PROVIDED DATA:
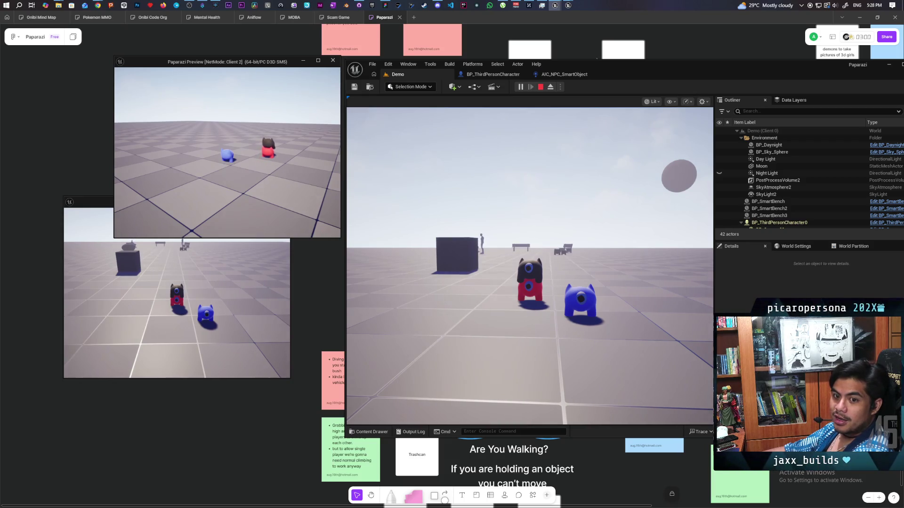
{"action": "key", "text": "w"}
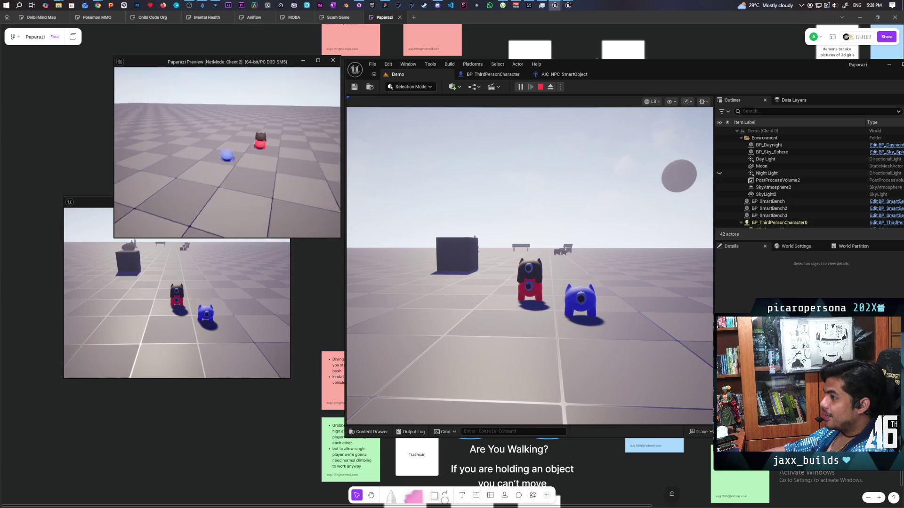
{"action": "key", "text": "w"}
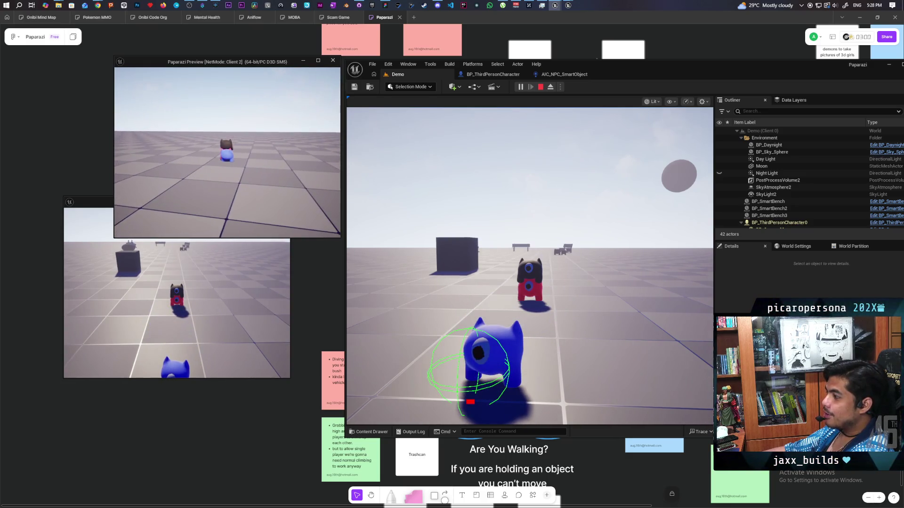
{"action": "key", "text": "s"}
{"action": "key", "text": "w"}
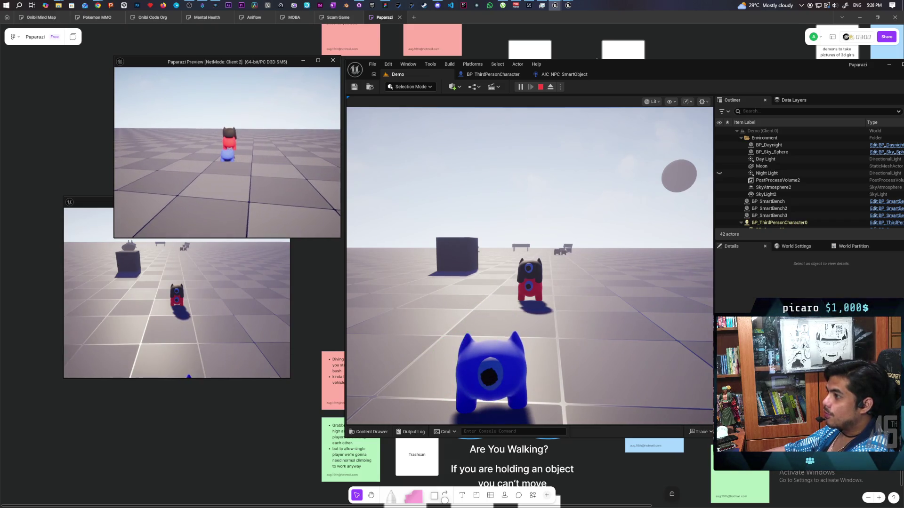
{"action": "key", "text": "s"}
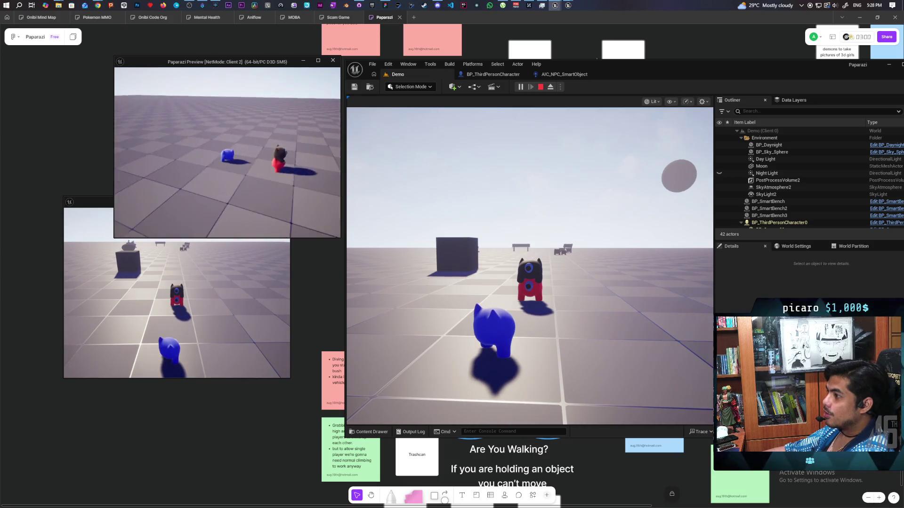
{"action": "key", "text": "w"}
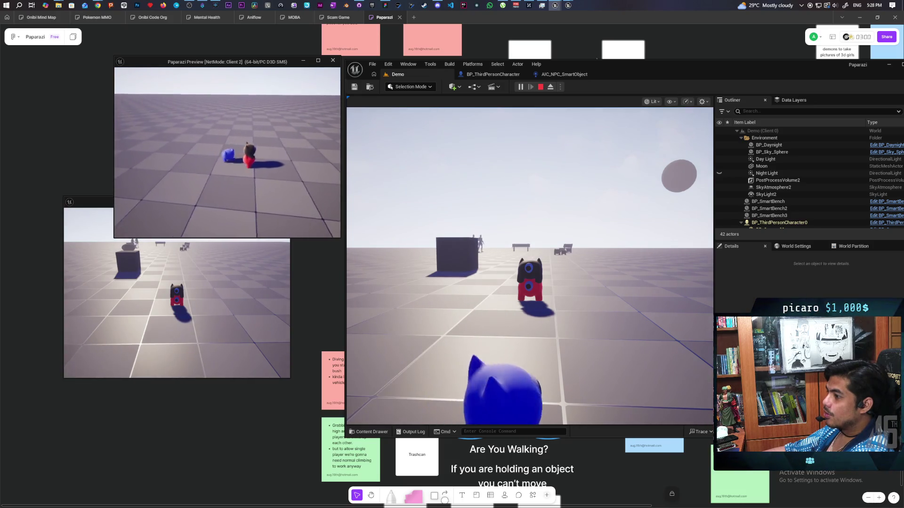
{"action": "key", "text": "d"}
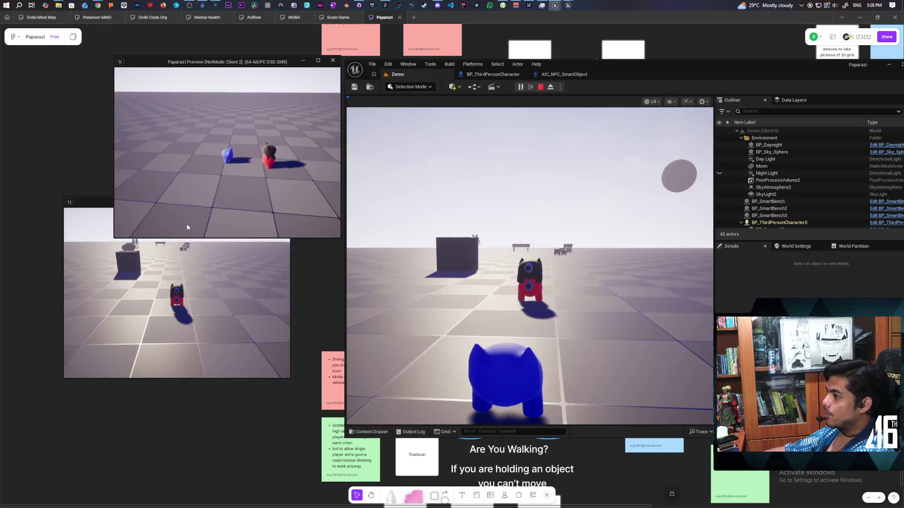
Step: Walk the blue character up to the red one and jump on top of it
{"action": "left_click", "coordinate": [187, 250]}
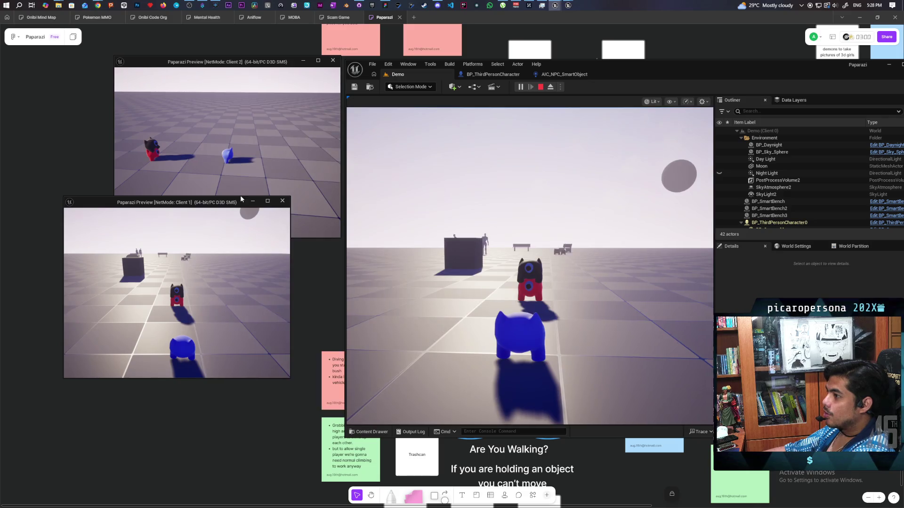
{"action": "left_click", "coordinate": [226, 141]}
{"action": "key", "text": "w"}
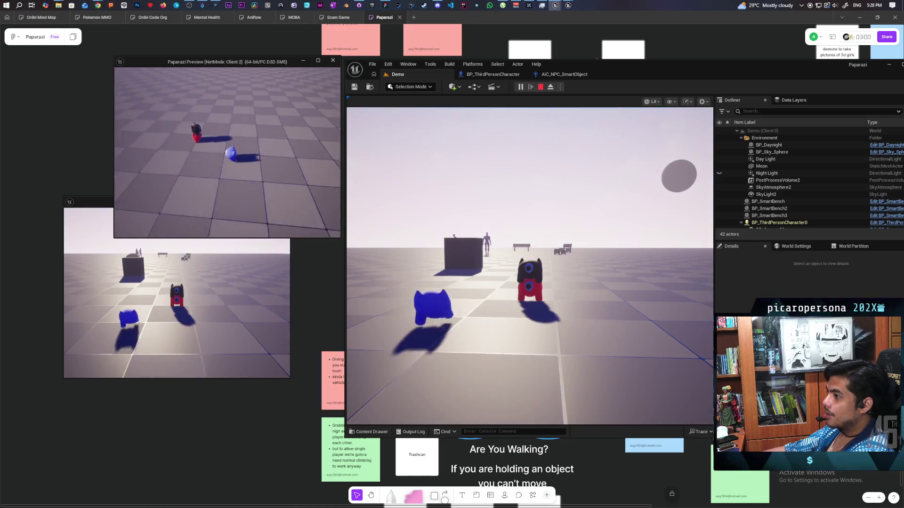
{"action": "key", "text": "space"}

==

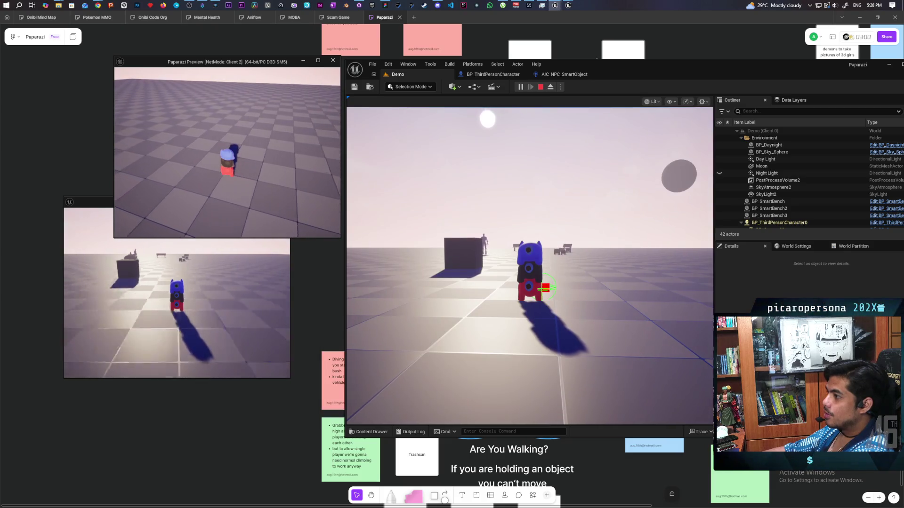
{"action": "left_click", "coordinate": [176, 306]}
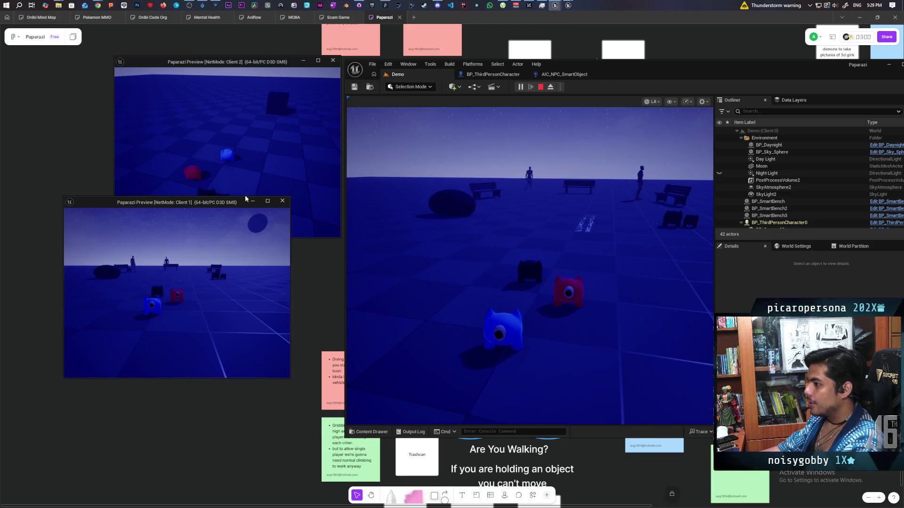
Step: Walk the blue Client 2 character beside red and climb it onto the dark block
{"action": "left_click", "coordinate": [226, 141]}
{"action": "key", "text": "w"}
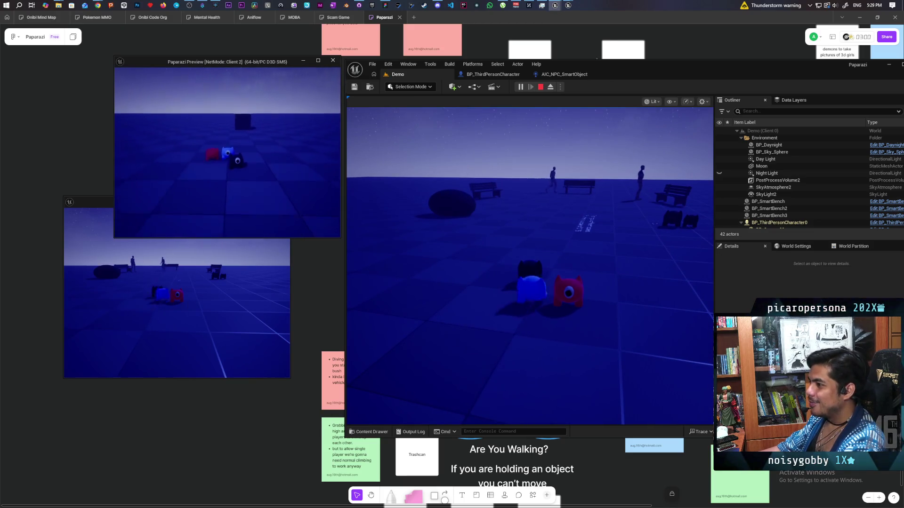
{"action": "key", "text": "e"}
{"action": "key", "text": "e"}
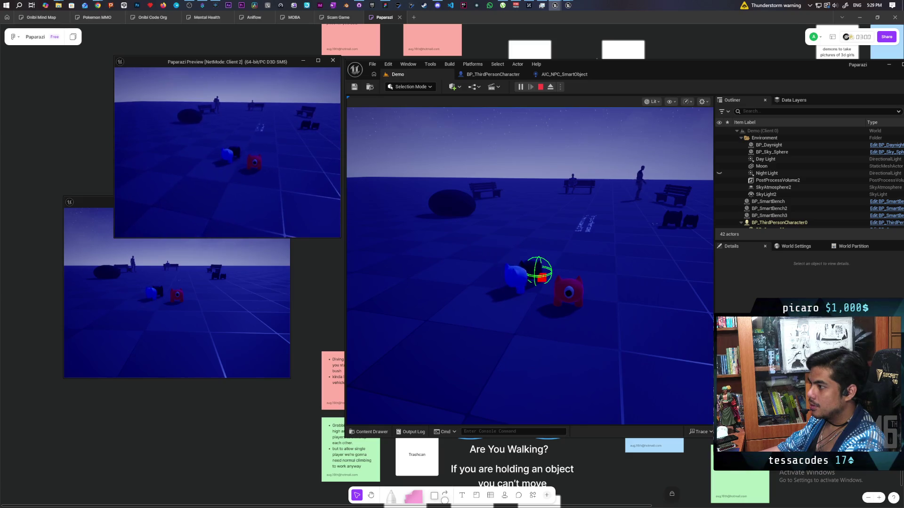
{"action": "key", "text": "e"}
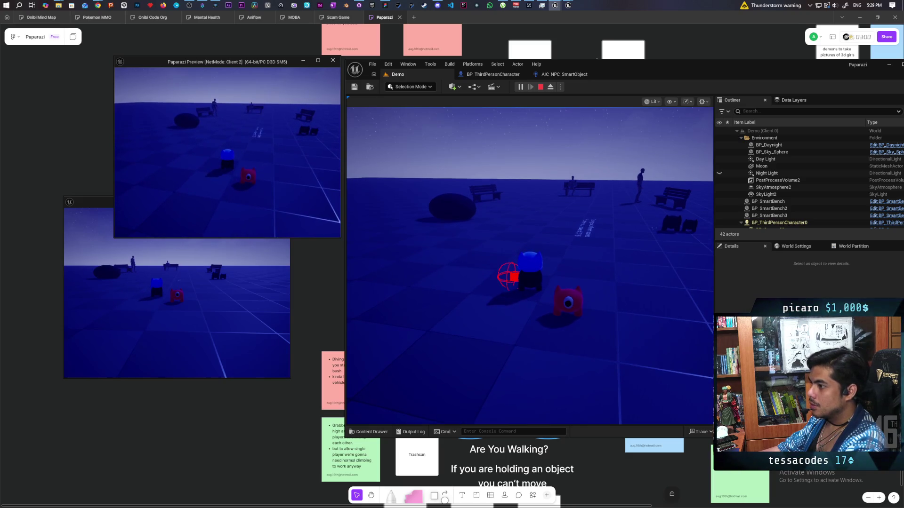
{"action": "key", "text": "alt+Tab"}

WORK TO BE COMPLETED: The answer should consist of all lines from the records above that hold the word "Step".

RESULT BELOW:
Step: Walk the blue character up to the red one and jump on top of it
Step: Walk the blue Client 2 character beside red and climb it onto the dark block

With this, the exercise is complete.